L'arca olearia

Calabria e Friuli Venezia Giulia, gli antipodi dell'extra vergine si toccano

Nessun derby tra Bianchera e Carolea ma la consapevolezza che si tratta di realtà olivicole e prodotti completamente diversi. Ma la storia può cambiare la realtà. Come ci siamo trovati la Leccino in Friuli potremo trovarci l'Arbequina in Calabria?

14 marzo 2014 | T N

Un confronto aperto e sincero tra realtà olivicole agli antipodi, anche se entrambe con una lunga storia e tradizione. Difficile quella dell'estremo nord dell'olivicoltura nazionale, per gelate e condizioni meteo avverse. Complessa quella di una regione che rappresenta il 30% della produzione nazionale e che ha avuto la nomea di fare per lungo tempo solo olio lampante.

L'olivicoltura in Friuli Venezia Giulia è stata portata dai Fenici e dai Romani, mentre in Calabria dai Greci.
Un percorso molto diverso ma che parte, oggi, da un unico comun denominatore: la valorizzazione della qualità e dell'eccellenza, come risposta a una crisi complessiva e all'impoverimento delle campagne.

“Fin dal mio insediamento – ha spiegato l'assessore Michele Trematerra durante il convegno di apertura di Olio Capitale – abbiamo avuto la piena consapevolezza che i contributi pubblici sarebbero andati a sparire. L'olivicoltura calabrese, per sopravvivere, doveva indirizzarsi verso la valorizzazione della tipicità, del germoplasma olivicolo calabrese e della qualità. Tutte le politiche regionali si sono così indirizzate verso questo obiettivo.”

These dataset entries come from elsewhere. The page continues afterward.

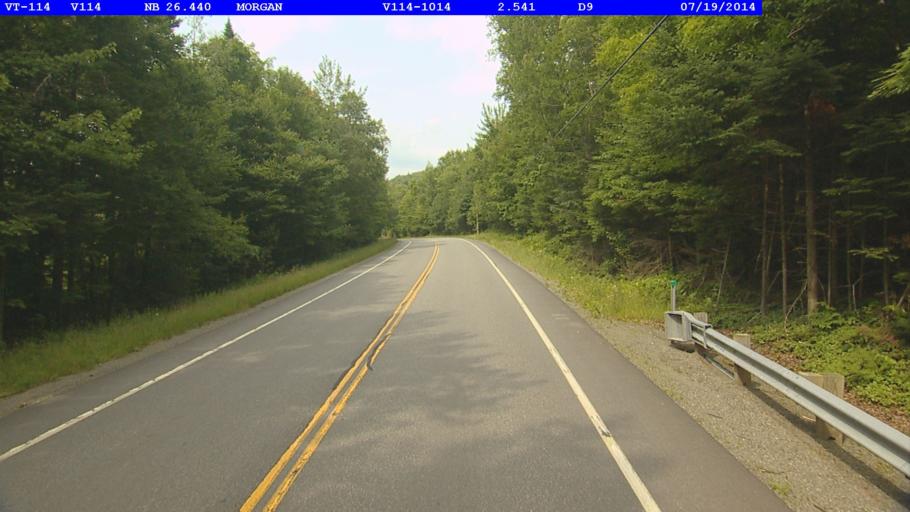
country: CA
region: Quebec
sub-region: Estrie
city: Coaticook
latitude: 44.8804
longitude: -71.8974
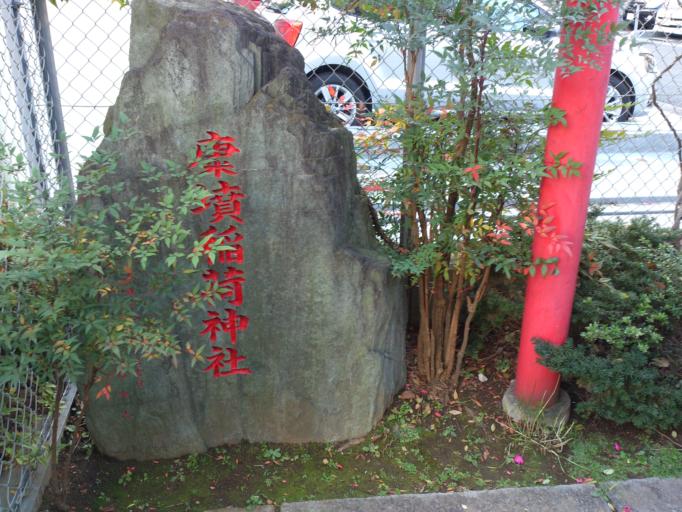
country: JP
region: Chiba
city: Matsudo
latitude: 35.7840
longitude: 139.8982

Per il Friuli la strada della qualità è invece stata obbligata, come spiegato da Paolo Stefanelli, direttore dell'Ersa. Poche decine di tonnellate d'olio extra vergine prodotto e un territorio molto limitato perchè solo alcune colline, con un'esposizione favorevole, sono vocate all'olivicoltura. E' occorso tanto lavoro di ricerca per trovare le migliori condizioni agronomiche per questi luoghi ma anche per assistere gli olivicoltori lungo tutto il percorso produttivo. Monitoraggio attento e grande attenzione alle esigenze di ogni singolo agricoltore.

Una personalizzazione del servizio di assistenza tecnica che non è possibile in Calabria, allo stesso modo, per estensione e estrema variabilità orografica, pedologica, climatica. Si va dalle pianure lungo il mare fino alle pendici dell'Aspromonte. Molte varietà diverse, anche se una predominante. E' un tessuto sociale ed economico, come ha ricordato Giuseppe Zimbalatti, direttore generale dell'assessorato agricoltura della Regione Calabria, molto legato all'olivo.

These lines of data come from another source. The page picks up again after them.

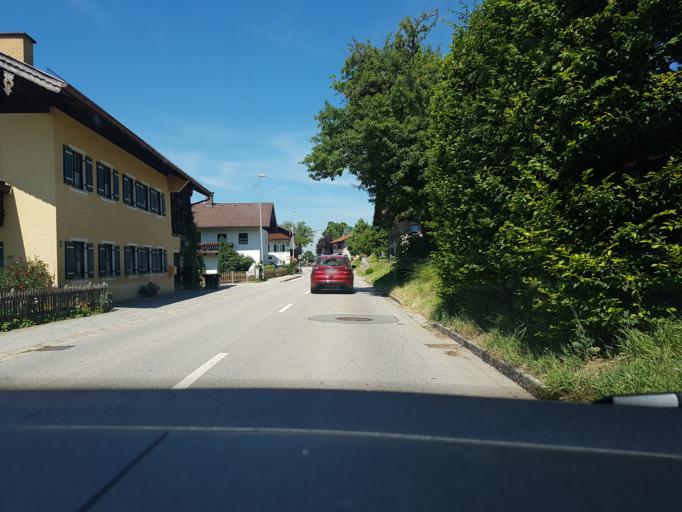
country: DE
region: Bavaria
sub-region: Upper Bavaria
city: Anger
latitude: 47.8380
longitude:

Il vero scoglio, per entrambe le realtà, è far percepire la qualità al consumatore e farsela giustamente remunerare dal consumatore, anzi dai consumatori. Ma non si può certamente restare fermi, ha ricordato Marco Oreggia, editore e curatore della guida Flos Olei. I mercato sono anchè là dove meno te li aspetti: “sto scoprendo potenzialità interessanti persino in Angola.”

Ma l'olivicoltura è destinata a cambiare nel prossimo futuro?

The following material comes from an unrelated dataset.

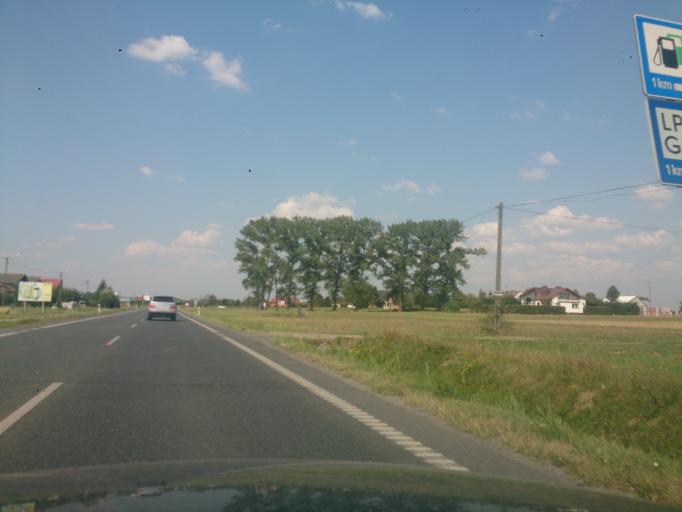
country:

Certamente è cambiata nel passato in Friuli Venezia Giulia. Dopo le gelate del secolo scorso molti olivi autoctoni, bruciati dal freddo, sono stati sostituiti con la Leccino, notoriamente resistente alle gelate. L'Ersa è stata attenta a valorizzare le cultivar locali ma a volte è il clima a decidere.

Se in Friuli Venezia Giulia è il clima, in Calabria potrà essere il mercato? Le quotazioni dell'extra vergine sono molto basse, vi è la possibilità che gli olivicoltori calabresi scelgano di sostituire gli splendidi “boschi” di olivi di Sinopolese e Ottobratica con Arbequina e Koroneiki? “Non credo proprio – ha affermato Zimbalatti – sanno bene che il futuro è nella tipicità.”

“Negli ultimi mesi abbiamo fatto un grande lavoro per delineare le linee guida per i prossimi PSR – ha concluso l'assessore Trematerra – creando anche strumenti che diventeranno pienamente operativi presto, come l'oleoteca calabrese. Stiamo cercando di trovare ogni strada per accompagnare i nostri produttori al mercato. Siamo a Olio Capitale e saremo a Sol&Agrifood. Abbiamo creato un percorso irreversibile, anche culturale, che segnerà profondamente l'olivicoltura calabrese.”